$x-\frac{x^2}{2}+\frac{x^3}{3(1+x)}<\log(1+x)<x-\frac{x^2}{2}+\frac{x^3}{3}$, $x>0$
Here I can only see that the right side of second inequality i.e. $x-\frac{x^2}{2}+\frac{x^3}{3}$ comes in the expansion of $\log(1+x)$.

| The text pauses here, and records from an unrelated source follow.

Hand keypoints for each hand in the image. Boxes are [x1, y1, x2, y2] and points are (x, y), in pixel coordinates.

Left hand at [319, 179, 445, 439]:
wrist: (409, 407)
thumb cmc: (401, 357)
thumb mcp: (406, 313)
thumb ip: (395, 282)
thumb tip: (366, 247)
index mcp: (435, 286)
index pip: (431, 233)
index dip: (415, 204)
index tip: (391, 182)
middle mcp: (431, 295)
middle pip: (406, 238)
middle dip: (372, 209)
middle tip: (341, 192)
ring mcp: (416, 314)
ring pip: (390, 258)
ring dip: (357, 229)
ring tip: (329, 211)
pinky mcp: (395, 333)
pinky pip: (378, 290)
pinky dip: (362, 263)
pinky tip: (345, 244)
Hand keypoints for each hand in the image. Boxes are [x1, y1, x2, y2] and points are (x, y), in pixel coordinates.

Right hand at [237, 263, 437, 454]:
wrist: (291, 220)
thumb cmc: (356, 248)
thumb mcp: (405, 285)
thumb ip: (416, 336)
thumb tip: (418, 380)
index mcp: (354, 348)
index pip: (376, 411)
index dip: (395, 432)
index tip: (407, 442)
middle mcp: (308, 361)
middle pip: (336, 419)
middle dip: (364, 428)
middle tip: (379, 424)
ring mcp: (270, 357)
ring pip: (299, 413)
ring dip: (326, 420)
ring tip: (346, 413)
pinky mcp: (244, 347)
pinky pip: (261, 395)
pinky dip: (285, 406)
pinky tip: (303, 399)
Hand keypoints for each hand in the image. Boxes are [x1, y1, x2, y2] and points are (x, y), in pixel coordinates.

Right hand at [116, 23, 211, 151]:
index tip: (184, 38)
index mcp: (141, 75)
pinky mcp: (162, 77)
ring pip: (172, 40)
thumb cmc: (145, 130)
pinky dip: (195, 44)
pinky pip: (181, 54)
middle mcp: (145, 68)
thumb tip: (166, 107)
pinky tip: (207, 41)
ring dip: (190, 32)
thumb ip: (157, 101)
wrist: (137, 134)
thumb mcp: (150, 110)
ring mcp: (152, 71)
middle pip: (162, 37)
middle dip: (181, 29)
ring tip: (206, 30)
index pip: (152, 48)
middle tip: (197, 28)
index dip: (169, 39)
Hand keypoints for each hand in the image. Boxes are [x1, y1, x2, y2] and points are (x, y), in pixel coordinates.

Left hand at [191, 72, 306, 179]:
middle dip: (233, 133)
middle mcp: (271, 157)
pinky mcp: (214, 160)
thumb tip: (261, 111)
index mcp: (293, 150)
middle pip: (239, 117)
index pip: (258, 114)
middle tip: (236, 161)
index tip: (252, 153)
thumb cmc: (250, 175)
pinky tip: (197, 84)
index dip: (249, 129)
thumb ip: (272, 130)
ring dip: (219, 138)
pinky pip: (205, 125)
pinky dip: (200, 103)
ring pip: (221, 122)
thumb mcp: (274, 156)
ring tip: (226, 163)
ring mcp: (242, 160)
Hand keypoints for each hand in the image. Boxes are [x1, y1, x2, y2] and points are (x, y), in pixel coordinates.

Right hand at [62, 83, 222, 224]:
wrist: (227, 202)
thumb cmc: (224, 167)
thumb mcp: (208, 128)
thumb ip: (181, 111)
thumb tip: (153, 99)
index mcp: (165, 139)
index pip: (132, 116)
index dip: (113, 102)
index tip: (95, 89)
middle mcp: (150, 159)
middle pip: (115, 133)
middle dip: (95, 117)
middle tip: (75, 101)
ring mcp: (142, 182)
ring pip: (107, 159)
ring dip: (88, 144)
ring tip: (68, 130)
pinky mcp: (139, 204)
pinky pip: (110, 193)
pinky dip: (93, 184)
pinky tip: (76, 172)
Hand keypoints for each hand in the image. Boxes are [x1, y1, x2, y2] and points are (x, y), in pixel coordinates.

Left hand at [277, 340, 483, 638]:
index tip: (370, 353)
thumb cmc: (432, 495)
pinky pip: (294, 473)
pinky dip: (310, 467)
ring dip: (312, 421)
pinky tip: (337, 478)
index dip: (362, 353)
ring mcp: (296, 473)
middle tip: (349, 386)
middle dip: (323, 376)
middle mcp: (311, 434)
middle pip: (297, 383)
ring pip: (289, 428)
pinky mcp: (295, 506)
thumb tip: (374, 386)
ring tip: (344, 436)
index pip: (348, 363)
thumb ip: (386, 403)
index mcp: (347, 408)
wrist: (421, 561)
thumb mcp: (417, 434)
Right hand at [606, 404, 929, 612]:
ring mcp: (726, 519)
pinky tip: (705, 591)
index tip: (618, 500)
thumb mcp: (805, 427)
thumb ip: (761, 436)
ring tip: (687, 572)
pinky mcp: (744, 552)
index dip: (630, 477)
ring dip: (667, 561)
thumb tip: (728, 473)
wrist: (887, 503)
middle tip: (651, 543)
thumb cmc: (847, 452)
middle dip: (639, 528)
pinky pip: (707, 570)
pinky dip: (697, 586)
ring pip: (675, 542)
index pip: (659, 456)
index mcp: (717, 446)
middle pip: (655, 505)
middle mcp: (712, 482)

We have done the Lagrange's mean value theorem and intermediate value theorem, do these have anything to do with the inequality.
Kindly provide some hint.
On
I expand my comment into an answer.
We have for $t > 0$ $$\frac{1}{1 + t} = 1 - t + \frac{t^{2}}{1 + t}$$ and hence if $0 < t < x$ then $$1 - t + \frac{t^{2}}{1 + x} < \frac{1}{1 + t} < 1 - t + t^{2}$$ and integrating the above with respect to $t$ on interval $[0, x]$ we get $$x - \frac{x^{2}}{2} + \frac{x^{3}}{3(1 + x)} < \log(1 + x) < x - \frac{x^{2}}{2} + \frac{x^{3}}{3}$$
defining $$f(x)=x-\frac{x^2}{2}+\frac{x^3}{3}-\ln(1+x)$$ for $x=0$ we get $$f(0)=0$$ and $$f'(x)=1-x+x^2-\frac{1}{x+1}=\frac{(1-x+x^2)(1+x)-1}{x+1}=\frac{x^3}{1+x}>0$$ for $x>0$ thus our function is monotonously increasing and we get $$f(x)>0$$ for all $$x>0$$